Performance trials 4: with Lowatt® process
In this study, the RO plant was operated with a new set of membranes with LoWatt® Process that includes a UF system with bacteria deactivator unit at the upstream of RO unit and a periodic osmotic cleaning system. It was operated for 20 months (approximately 5000 hours) with the same water source used in trial-1 and the expected results were observed without any increase of differential pressure at sustained levels of power consumption. Figure 12: RO Unit performance graph when operated as per LoWatt® Process.
The Observations
• The differential pressure drop across the membrane did not increase (see Figure12) and remained constant.
• The RO system with LoWatt® process was not
• once cleaned and clearly differentiates its advantages over conventional RO where the plant was cleaned seven times during same duration and similar conditions. (see Figure 13).
No changes or increase in power consumption were experienced with LoWatt® process. It remained mostly constant throughout the period.

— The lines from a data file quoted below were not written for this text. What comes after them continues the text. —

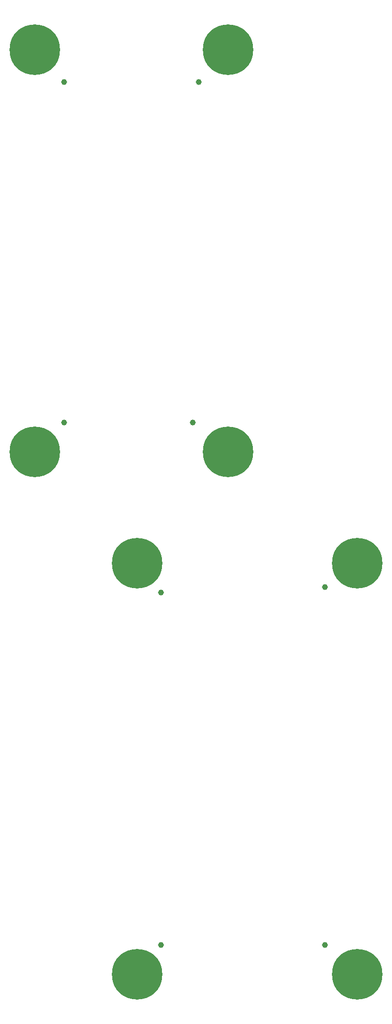
<source format=gbr>
%TF.GenerationSoftware,KiCad,Pcbnew,(5.1.6)-1*%
%TF.CreationDate,2021-12-16T16:10:30-05:00*%
%TF.ProjectId,RFID_PROJECT,52464944-5f50-4524-9f4a-4543542e6b69,c*%
%TF.SameCoordinates,Original*%
%TF.FileFunction,Copper,L2,Inr*%
%TF.FilePolarity,Positive*%
%FSLAX46Y46*%
G04 Gerber Fmt 4.6, Leading zero omitted, Abs format (unit mm)*
G04 Created by KiCad (PCBNEW (5.1.6)-1) date 2021-12-16 16:10:30*
%MOMM*%
%LPD*%
G01*
G04 APERTURE LIST*
%TA.AperFunction,ViaPad*%
%ADD10C,0.900000*%
%TD*%
%TA.AperFunction,ViaPad*%
%ADD11C,8.600000*%
%TD*%
%TA.AperFunction,ViaPad*%
%ADD12C,1.000000*%
%TD*%
G04 APERTURE END LIST*
D10*
%TO.N,N/C*%
%TO.C,H8*%
X146280419Y-182219581D03*
X144000000Y-181275000D03*
X141719581Y-182219581D03*
X140775000Y-184500000D03*
X141719581Y-186780419D03*
X144000000Y-187725000D03*
X146280419Y-186780419D03*
X147225000Y-184500000D03*
D11*
X144000000Y-184500000D03*
%TD*%
D10*
%TO.N,N/C*%
%TO.C,H7*%
X108780419Y-182219581D03*
X106500000Y-181275000D03*
X104219581Y-182219581D03*
X103275000Y-184500000D03*
X104219581Y-186780419D03*
X106500000Y-187725000D03*
X108780419Y-186780419D03*
X109725000Y-184500000D03*
D11*
X106500000Y-184500000D03*
%TD*%
D10*
%TO.N,N/C*%
%TO.C,H6*%
X146280419Y-112219581D03*
X144000000Y-111275000D03*
X141719581Y-112219581D03*
X140775000Y-114500000D03*
X141719581Y-116780419D03*
X144000000Y-117725000D03*
X146280419Y-116780419D03*
X147225000Y-114500000D03*
D11*
X144000000Y-114500000D03*
%TD*%
D10*
%TO.N,N/C*%
%TO.C,H5*%
X108780419Y-112219581D03*
X106500000Y-111275000D03*
X104219581Y-112219581D03*
X103275000Y-114500000D03*
X104219581Y-116780419D03*
X106500000Y-117725000D03*
X108780419Y-116780419D03*
X109725000Y-114500000D03*
D11*
X106500000Y-114500000D03*
%TD*%
D10*
%TO.N,N/C*%
%TO.C,H4*%
X124280419Y-93219581D03*
X122000000Y-92275000D03*
X119719581Y-93219581D03*
X118775000Y-95500000D03*
X119719581Y-97780419D03*
X122000000Y-98725000D03*
X124280419Y-97780419D03*
X125225000Y-95500000D03*
D11*
X122000000Y-95500000D03*
%TD*%
D10*
%TO.N,N/C*%
%TO.C,H3*%
X91280419Y-93219581D03*
X89000000Y-92275000D03*
X86719581Y-93219581D03*
X85775000Y-95500000D03*
X86719581Y-97780419D03*
X89000000Y-98725000D03*
X91280419Y-97780419D03*
X92225000Y-95500000D03*
D11*
X89000000Y-95500000D03*
%TD*%
D10*
%TO.N,N/C*%
%TO.C,H2*%
X124280419Y-24719581D03*
X122000000Y-23775000D03*
X119719581Y-24719581D03*
X118775000Y-27000000D03*
X119719581Y-29280419D03*
X122000000Y-30225000D03*
X124280419Y-29280419D03*
X125225000Y-27000000D03*
D11*
X122000000Y-27000000D03*
%TD*%
D10*
%TO.N,N/C*%
%TO.C,H1*%
X91280419Y-24719581D03*
X89000000Y-23775000D03*
X86719581Y-24719581D03*
X85775000Y-27000000D03*
X86719581Y-29280419D03*
X89000000Y-30225000D03*
X91280419Y-29280419D03*
X92225000Y-27000000D03*
D11*
X89000000Y-27000000D03*
%TD*%
D12*
%TO.N,GND*%
X94000000Y-32500000D03*
X117000000Y-32500000D03*
X116000000Y-90500000D03*
X94000000Y-90500000D03*
%TO.N,GND1*%
X110500000Y-119500000D03*
X138500000Y-118500000D03*
X138500000Y-179500000D03*
X110500000Y-179500000D03*
%TD*%
M02*

</source>
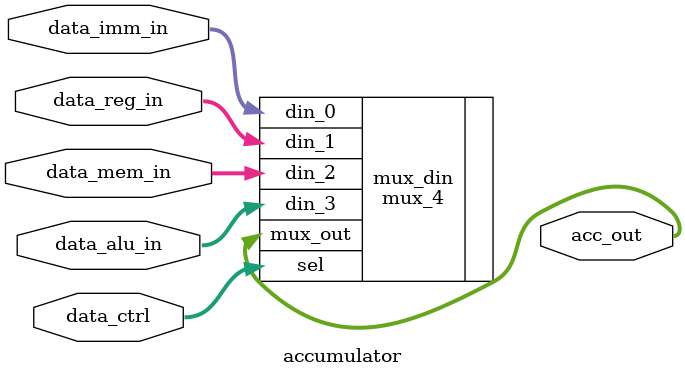
<source format=sv>
/**---------------------------------------------------------------------
 *	Module:		Accumulator
 *	Class:		CSE 141L - SP18
 * Authors: 	Tahmid Khan
 *					Shengyuan Lin
 *----------------------------------------------------------------------
 *	[Input]
 *		data_imm_in - data line from instruction immediate bits (8-bits)
 *		data_reg_in - data line from register file data out (8-bits)
 *		data_mem_in - data line from memory file read data (8-bits)
 *		data_alu_in - data line from alu result output (8-bits)
 *		data_ctrl - control signal for which input acc receives (2-bits)
 *
 *	[Output]
 *		acc_out - accumulator data output wire
 ---------------------------------------------------------------------*/

module accumulator(
	input [7:0] data_imm_in,
	input [7:0] data_reg_in,
	input [7:0] data_mem_in,
	input [7:0] data_alu_in,
	input [1:0] data_ctrl,
	output [7:0] acc_out
);

	// Accumulator is basically a MUX with specific control signals
	mux_4 mux_din(
		.din_0(data_imm_in),
		.din_1(data_reg_in),
		.din_2(data_mem_in),
		.din_3(data_alu_in),
		.sel(data_ctrl),
		.mux_out(acc_out)
	);

endmodule
</source>
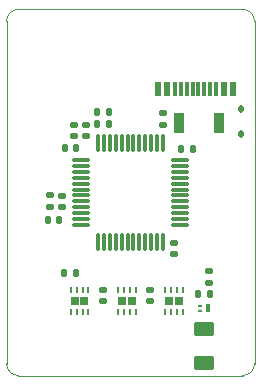
<source format=gbr>
%TF.GenerationSoftware,KiCad,Pcbnew,9.0.3-9.0.3-0~ubuntu24.04.1*%
%TF.CreationDate,2025-10-28T20:09:37+01:00*%
%TF.ProjectId,ant control board v2,616e7420-636f-46e7-9472-6f6c20626f61,2.0*%
%TF.SameCoordinates,Original*%
%TF.FileFunction,Paste,Top*%
%TF.FilePolarity,Positive*%
%FSLAX46Y46*%
G04 Gerber Fmt 4.6, Leading zero omitted, Abs format (unit mm)*
G04 Created by KiCad (PCBNEW 9.0.3-9.0.3-0~ubuntu24.04.1) date 2025-10-28 20:09:37*
%MOMM*%
%LPD*%
G01*
G04 APERTURE LIST*
G04 Aperture macros list*
%AMRoundRect*
0 Rectangle with rounded corners*
0 $1 Rounding radius*
0 $2 $3 $4 $5 $6 $7 $8 $9 X,Y pos of 4 corners*
0 Add a 4 corners polygon primitive as box body*
4,1,4,$2,$3,$4,$5,$6,$7,$8,$9,$2,$3,0*
0 Add four circle primitives for the rounded corners*
1,1,$1+$1,$2,$3*
1,1,$1+$1,$4,$5*
1,1,$1+$1,$6,$7*
1,1,$1+$1,$8,$9*
0 Add four rect primitives between the rounded corners*
20,1,$1+$1,$2,$3,$4,$5,0*
20,1,$1+$1,$4,$5,$6,$7,0*
20,1,$1+$1,$6,$7,$8,$9,0*
20,1,$1+$1,$8,$9,$2,$3,0*%
G04 Aperture macros list end*
%ADD10RoundRect,0.140000X0.170000X-0.140000X0.170000X0.140000X-0.170000X0.140000X-0.170000X-0.140000X0*%
%ADD11RoundRect,0.135000X0.135000X0.185000X-0.135000X0.185000X-0.135000X-0.185000X0.135000X-0.185000X0*%
%ADD12R,0.400000X0.250000*%
%ADD13R,0.400000X0.700000*%
%ADD14RoundRect,0.135000X0.185000X-0.135000X0.185000X0.135000X-0.185000X0.135000X-0.185000X-0.135000X0*%
%ADD15RoundRect,0.140000X-0.140000X-0.170000X0.140000X-0.170000X0.140000X0.170000X-0.140000X0.170000X0*%
%ADD16RoundRect,0.135000X-0.185000X0.135000X-0.185000X-0.135000X0.185000X-0.135000X0.185000X0.135000X0*%
%ADD17R,0.600000X1.150000*%
%ADD18R,0.300000X1.150000*%
%ADD19RoundRect,0.112500X0.112500X-0.187500X0.112500X0.187500X-0.112500X0.187500X-0.112500X-0.187500X0*%
%ADD20R,0.900000X1.700000*%
%ADD21RoundRect,0.075000X-0.662500X-0.075000X0.662500X-0.075000X0.662500X0.075000X-0.662500X0.075000X0*%
%ADD22RoundRect,0.075000X-0.075000X-0.662500X0.075000X-0.662500X0.075000X0.662500X-0.075000X0.662500X0*%
%ADD23RoundRect,0.135000X-0.135000X-0.185000X0.135000X-0.185000X0.135000X0.185000X-0.135000X0.185000X0*%
%ADD24R,0.650000X0.750000*%
%ADD25RoundRect,0.062500X0.062500X-0.187500X0.062500X0.187500X-0.062500X0.187500X-0.062500X-0.187500X0*%
%ADD26RoundRect,0.140000X-0.170000X0.140000X-0.170000X-0.140000X0.170000X-0.140000X0.170000X0.140000X0*%
%ADD27RoundRect,0.140000X0.140000X0.170000X-0.140000X0.170000X-0.140000X-0.170000X0.140000X-0.170000X0*%
%ADD28RoundRect,0.250000X-0.625000X0.375000X-0.625000X-0.375000X0.625000X-0.375000X0.625000X0.375000X0*%
%TA.AperFunction,Profile*%
%ADD29C,0.050000*%
%TD*%
G04 APERTURE END LIST*
D10*
%TO.C,C15*%
X105690000Y-120730000D03*
X105690000Y-119770000D03*
%TD*%
%TO.C,C13*%
X104690000Y-120730000D03*
X104690000Y-119770000D03*
%TD*%
D11*
%TO.C,R9*%
X107680000Y-118700000D03*
X106660000Y-118700000D03*
%TD*%
D10*
%TO.C,C6*%
X107190000Y-134680000D03*
X107190000Y-133720000D03*
%TD*%
D12*
%TO.C,Q1*%
X115340000Y-135075000D03*
X115340000Y-135525000D03*
D13*
X116040000Y-135300000D03*
%TD*%
D10*
%TO.C,C18*%
X103690000Y-126730000D03*
X103690000Y-125770000D03*
%TD*%
D14*
%TO.C,R11*%
X116153000Y-133146000D03*
X116153000Y-132126000D03*
%TD*%
D15*
%TO.C,C5*%
X103890000Y-132300000D03*
X104850000Y-132300000D03*
%TD*%
D16*
%TO.C,R6*%
X102670000Y-125740000D03*
X102670000Y-126760000D03*
%TD*%
D17*
%TO.C,J3*%
X118200000Y-116755000D03*
X117400000Y-116755000D03*
D18*
X116750000Y-116755000D03*
X116250000Y-116755000D03*
X115750000Y-116755000D03*
X115250000Y-116755000D03*
X114750000Y-116755000D03*
X114250000Y-116755000D03*
X113750000Y-116755000D03*
X113250000Y-116755000D03*
D17*
X112600000Y-116755000D03*
X111800000Y-116755000D03*
%TD*%
D11*
%TO.C,R8*%
X107680000Y-119700000D03*
X106660000Y-119700000D03*
%TD*%
D15*
%TO.C,C16*%
X113810000Y-121850000D03*
X114770000Y-121850000D03*
%TD*%
D19*
%TO.C,D1*%
X118890000Y-120550000D03*
X118890000Y-118450000D03*
%TD*%
D20*
%TO.C,SW1*%
X116990000Y-119650000D03*
X113590000Y-119650000D03*
%TD*%
D10*
%TO.C,C7*%
X111190000Y-134680000D03*
X111190000Y-133720000D03*
%TD*%
D21*
%TO.C,U6*%
X105337500Y-122750000D03*
X105337500Y-123250000D03*
X105337500Y-123750000D03*
X105337500Y-124250000D03*
X105337500Y-124750000D03*
X105337500Y-125250000D03*
X105337500Y-125750000D03*
X105337500Y-126250000D03*
X105337500Y-126750000D03*
X105337500Y-127250000D03*
X105337500Y-127750000D03*
X105337500Y-128250000D03*
D22*
X106750000Y-129662500D03*
X107250000Y-129662500D03*
X107750000Y-129662500D03*
X108250000Y-129662500D03*
X108750000Y-129662500D03*
X109250000Y-129662500D03*
X109750000Y-129662500D03*
X110250000Y-129662500D03*
X110750000Y-129662500D03*
X111250000Y-129662500D03*
X111750000Y-129662500D03*
X112250000Y-129662500D03*
D21*
X113662500Y-128250000D03*
X113662500Y-127750000D03*
X113662500Y-127250000D03*
X113662500Y-126750000D03*
X113662500Y-126250000D03*
X113662500Y-125750000D03*
X113662500Y-125250000D03*
X113662500Y-124750000D03*
X113662500Y-124250000D03*
X113662500Y-123750000D03*
X113662500Y-123250000D03*
X113662500Y-122750000D03*
D22*
X112250000Y-121337500D03*
X111750000Y-121337500D03*
X111250000Y-121337500D03*
X110750000Y-121337500D03*
X110250000Y-121337500D03*
X109750000Y-121337500D03*
X109250000Y-121337500D03*
X108750000Y-121337500D03*
X108250000Y-121337500D03*
X107750000Y-121337500D03*
X107250000Y-121337500D03*
X106750000Y-121337500D03*
%TD*%
D23*
%TO.C,R10*%
X115180000Y-134100000D03*
X116200000Y-134100000D03*
%TD*%
D24*
%TO.C,U2*%
X104790000Y-134700000D03*
X105590000Y-134700000D03*
D25*
X104440000Y-135650000D03*
X104940000Y-135650000D03*
X105440000Y-135650000D03*
X105940000Y-135650000D03*
X105940000Y-133750000D03*
X105440000Y-133750000D03*
X104940000Y-133750000D03*
X104440000Y-133750000D03*
%TD*%
D26*
%TO.C,C17*%
X113220000Y-129770000D03*
X113220000Y-130730000D03*
%TD*%
D15*
%TO.C,C11*%
X102520000Y-127800000D03*
X103480000Y-127800000D03*
%TD*%
D16*
%TO.C,R7*%
X112290000Y-118790000D03*
X112290000Y-119810000D03*
%TD*%
D27*
%TO.C,C14*%
X104920000Y-121750000D03*
X103960000Y-121750000D03*
%TD*%
D24*
%TO.C,U3*%
X108790000Y-134700000D03*
X109590000Y-134700000D03*
D25*
X108440000Y-135650000D03*
X108940000Y-135650000D03*
X109440000Y-135650000D03*
X109940000Y-135650000D03*
X109940000Y-133750000D03*
X109440000Y-133750000D03*
X108940000Y-133750000D03*
X108440000Y-133750000D03*
%TD*%
D24*
%TO.C,U4*%
X112790000Y-134700000D03*
X113590000Y-134700000D03*
D25*
X112440000Y-135650000D03*
X112940000Y-135650000D03*
X113440000Y-135650000D03*
X113940000Y-135650000D03*
X113940000Y-133750000D03*
X113440000Y-133750000D03*
X112940000Y-133750000D03*
X112440000Y-133750000D03*
%TD*%
D28*
%TO.C,D2*%
X115690000Y-137100000D03*
X115690000Y-139900000D03*
%TD*%
D29*
X119000000Y-110000000D02*
X100000000Y-110000000D01*
X99000000Y-111000000D02*
G75*
G02*
X100000000Y-110000000I1000000J0D01*
G01*
X120000000Y-140000000D02*
X120000000Y-111000000D01*
X100000000Y-141000000D02*
X119000000Y-141000000D01*
X99000000Y-111000000D02*
X99000000Y-140000000D01*
X120000000Y-140000000D02*
G75*
G02*
X119000000Y-141000000I-1000000J0D01*
G01*
X100000000Y-141000000D02*
G75*
G02*
X99000000Y-140000000I0J1000000D01*
G01*
X119000000Y-110000000D02*
G75*
G02*
X120000000Y-111000000I0J-1000000D01*
G01*
M02*

</source>
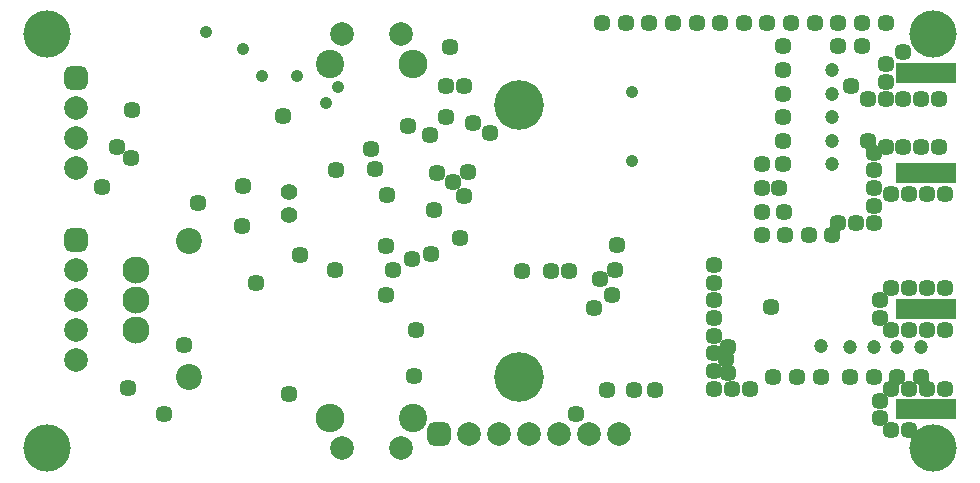
<source format=gbs>
G04*
G04 #@! TF.GenerationSoftware,Altium Limited,Altium Designer,18.1.1 (9)*
G04*
G04 Layer_Color=16711935*
%FSLAX42Y42*%
%MOMM*%
G71*
G01*
G75*
%ADD24R,5.10X1.80*%
G04:AMPARAMS|DCode=30|XSize=2mm|YSize=2mm|CornerRadius=0.55mm|HoleSize=0mm|Usage=FLASHONLY|Rotation=0.000|XOffset=0mm|YOffset=0mm|HoleType=Round|Shape=RoundedRectangle|*
%AMROUNDEDRECTD30*
21,1,2.00,0.90,0,0,0.0*
21,1,0.90,2.00,0,0,0.0*
1,1,1.10,0.45,-0.45*
1,1,1.10,-0.45,-0.45*
1,1,1.10,-0.45,0.45*
1,1,1.10,0.45,0.45*
%
%ADD30ROUNDEDRECTD30*%
%ADD31C,2.00*%
%ADD32C,1.45*%
%ADD33O,2.45X2.40*%
%ADD34C,2.40*%
G04:AMPARAMS|DCode=35|XSize=2mm|YSize=2mm|CornerRadius=0.55mm|HoleSize=0mm|Usage=FLASHONLY|Rotation=270.000|XOffset=0mm|YOffset=0mm|HoleType=Round|Shape=RoundedRectangle|*
%AMROUNDEDRECTD35*
21,1,2.00,0.90,0,0,270.0*
21,1,0.90,2.00,0,0,270.0*
1,1,1.10,-0.45,-0.45*
1,1,1.10,-0.45,0.45*
1,1,1.10,0.45,0.45*
1,1,1.10,0.45,-0.45*
%
%ADD35ROUNDEDRECTD35*%
%ADD36C,1.40*%
%ADD37C,2.20*%
%ADD38C,4.20*%
%ADD39C,2.30*%
%ADD40C,1.45*%
%ADD41C,1.05*%
%ADD42C,4.00*%
%ADD43C,1.20*%
D24*
X7693Y1425D02*
D03*
Y575D02*
D03*
Y2575D02*
D03*
Y3425D02*
D03*
D30*
X3568Y370D02*
D03*
D31*
X3822D02*
D03*
X4076D02*
D03*
X4330D02*
D03*
X4584D02*
D03*
X4838D02*
D03*
X5092D02*
D03*
X3250Y3750D02*
D03*
X2750D02*
D03*
X500Y2619D02*
D03*
Y3127D02*
D03*
Y2873D02*
D03*
Y1500D02*
D03*
Y1754D02*
D03*
Y1246D02*
D03*
Y992D02*
D03*
X3250Y250D02*
D03*
X2750D02*
D03*
D32*
X2690Y1760D02*
D03*
X3178D02*
D03*
D33*
X3350Y3500D02*
D03*
X2650Y500D02*
D03*
D34*
X2650Y3500D02*
D03*
X3350Y500D02*
D03*
D35*
X500Y3381D02*
D03*
Y2008D02*
D03*
D36*
X2300Y2420D02*
D03*
Y2220D02*
D03*
D37*
X1450Y850D02*
D03*
Y2000D02*
D03*
D38*
X4250Y850D02*
D03*
Y3150D02*
D03*
D39*
X1000Y1246D02*
D03*
Y1754D02*
D03*
Y1500D02*
D03*
D40*
X5400Y740D02*
D03*
X5080Y1970D02*
D03*
X5220Y740D02*
D03*
X4930Y1680D02*
D03*
X4670Y1750D02*
D03*
X5030Y1540D02*
D03*
X4880Y1430D02*
D03*
X5060Y1760D02*
D03*
X1240Y540D02*
D03*
X940Y760D02*
D03*
X2300Y710D02*
D03*
X2250Y3060D02*
D03*
X3550Y2580D02*
D03*
X3813Y2583D02*
D03*
X3780Y2380D02*
D03*
X3750Y2030D02*
D03*
X3340Y1850D02*
D03*
X3490Y2900D02*
D03*
X4000Y2920D02*
D03*
X3630Y3310D02*
D03*
X3780Y3310D02*
D03*
X3530Y2260D02*
D03*
X3030Y2610D02*
D03*
X1910Y2470D02*
D03*
X6900Y2050D02*
D03*
X6700D02*
D03*
X6500D02*
D03*
X6300D02*
D03*
X6050Y750D02*
D03*
X6200D02*
D03*
X5900D02*
D03*
X7300Y650D02*
D03*
X7150Y3650D02*
D03*
X6950D02*
D03*
X7350Y3850D02*
D03*
X7150D02*
D03*
X6950D02*
D03*
X6750D02*
D03*
X6550D02*
D03*
X6350D02*
D03*
X6150D02*
D03*
X5950D02*
D03*
X5750D02*
D03*
X5550D02*
D03*
X5350D02*
D03*
X5150D02*
D03*
X4950D02*
D03*
X7500Y3600D02*
D03*
X7350Y3500D02*
D03*
Y3350D02*
D03*
X7800Y3200D02*
D03*
X7650D02*
D03*
X7500D02*
D03*
X7350D02*
D03*
X7200D02*
D03*
X7060Y3310D02*
D03*
X7850Y2400D02*
D03*
X7700D02*
D03*
X7550D02*
D03*
X7400D02*
D03*
X7800Y2800D02*
D03*
X7650D02*
D03*
X7200Y2850D02*
D03*
X7500Y2800D02*
D03*
X7350D02*
D03*
X7250Y2750D02*
D03*
Y2600D02*
D03*
Y2450D02*
D03*
Y2300D02*
D03*
Y2150D02*
D03*
X7100D02*
D03*
X6950D02*
D03*
X6300Y2250D02*
D03*
Y2450D02*
D03*
Y2650D02*
D03*
X6000Y1000D02*
D03*
X5900Y900D02*
D03*
Y1050D02*
D03*
Y1200D02*
D03*
Y1350D02*
D03*
Y1500D02*
D03*
Y1650D02*
D03*
Y1800D02*
D03*
X6450Y2450D02*
D03*
X7300Y500D02*
D03*
X7400Y400D02*
D03*
Y750D02*
D03*
X7550D02*
D03*
Y400D02*
D03*
X7850Y750D02*
D03*
X7700D02*
D03*
X7400Y1250D02*
D03*
X7850D02*
D03*
X7700D02*
D03*
X7550D02*
D03*
X7300Y1350D02*
D03*
Y1500D02*
D03*
X7400Y1600D02*
D03*
X7550D02*
D03*
X7700D02*
D03*
X7850D02*
D03*
X7650Y850D02*
D03*
X7450D02*
D03*
X7250D02*
D03*
X7050D02*
D03*
X6800D02*
D03*
X6600D02*
D03*
X6400D02*
D03*
X6380Y1440D02*
D03*
X3860Y3000D02*
D03*
X970Y3110D02*
D03*
X6020Y1100D02*
D03*
X6020Y880D02*
D03*
X6480Y3650D02*
D03*
X4990Y740D02*
D03*
X4730Y540D02*
D03*
X3360Y860D02*
D03*
X1900Y2130D02*
D03*
X1530Y2320D02*
D03*
X6490Y2250D02*
D03*
X6480Y2650D02*
D03*
X4270Y1750D02*
D03*
X4520D02*
D03*
X3690Y2500D02*
D03*
X2700Y2600D02*
D03*
X3120Y1960D02*
D03*
X3505Y1895D02*
D03*
X2390Y1880D02*
D03*
X1410Y1120D02*
D03*
X2020Y1650D02*
D03*
X960Y2700D02*
D03*
X720Y2460D02*
D03*
X840Y2800D02*
D03*
X3375Y1245D02*
D03*
X3130Y2390D02*
D03*
X2990Y2780D02*
D03*
X3310Y2975D02*
D03*
X3630Y3050D02*
D03*
X3660Y3640D02*
D03*
X6480Y2850D02*
D03*
Y3050D02*
D03*
Y3250D02*
D03*
Y3450D02*
D03*
X3120Y1540D02*
D03*
D41*
X5200Y3260D02*
D03*
Y2680D02*
D03*
X2710Y3306D02*
D03*
X2610Y3170D02*
D03*
X2070Y3400D02*
D03*
X1908Y3625D02*
D03*
X1600Y3770D02*
D03*
X2370Y3400D02*
D03*
D42*
X250Y250D02*
D03*
Y3750D02*
D03*
X7750Y250D02*
D03*
Y3750D02*
D03*
D43*
X6900Y3450D02*
D03*
Y3250D02*
D03*
Y3050D02*
D03*
Y2850D02*
D03*
Y2650D02*
D03*
X7650Y1100D02*
D03*
X7450D02*
D03*
X7250D02*
D03*
X7050D02*
D03*
X6800Y1110D02*
D03*
M02*

</source>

3.5 Advantages of LoWatt® Technology
1. Lower energy RO technology, especially for surface water and SWRO applications
2. Optimum flux design for lowest initial energy consumptions
3. Initial and then sustained low energy operation
4. Energy consumptions for a SWRO system ranging from 2.8-3.0 kwh/m3
5. Lower biofouling due to lower concentration of bacteria and food per unit area of membrane, lower membrane replacement rate
6. Online natural cleaning and minimum chemicals
7. Predictive diagnostics and cleaning option- based on Bio senor [5]
8. Focus on the root cause of biofouling, i.e. bacteria and organics
9. Reduced chemical consumption
Conclusion:
The above studies clearly demonstrate that LoWatt® presents itself as a significant development in lowering the cost of desalinated water by as much as 25% than would be possible with best known energy recovery approaches available today. In addition to the lower initial power consumption, the system is also able to sustain the design power consumption without compromising on product quality, thereby providing a predictable life cycle cost for a desalination system. From a plant manager’s perspective, this means more system availability and reliable operations without expensive and time-consuming chemical cleaning regimes.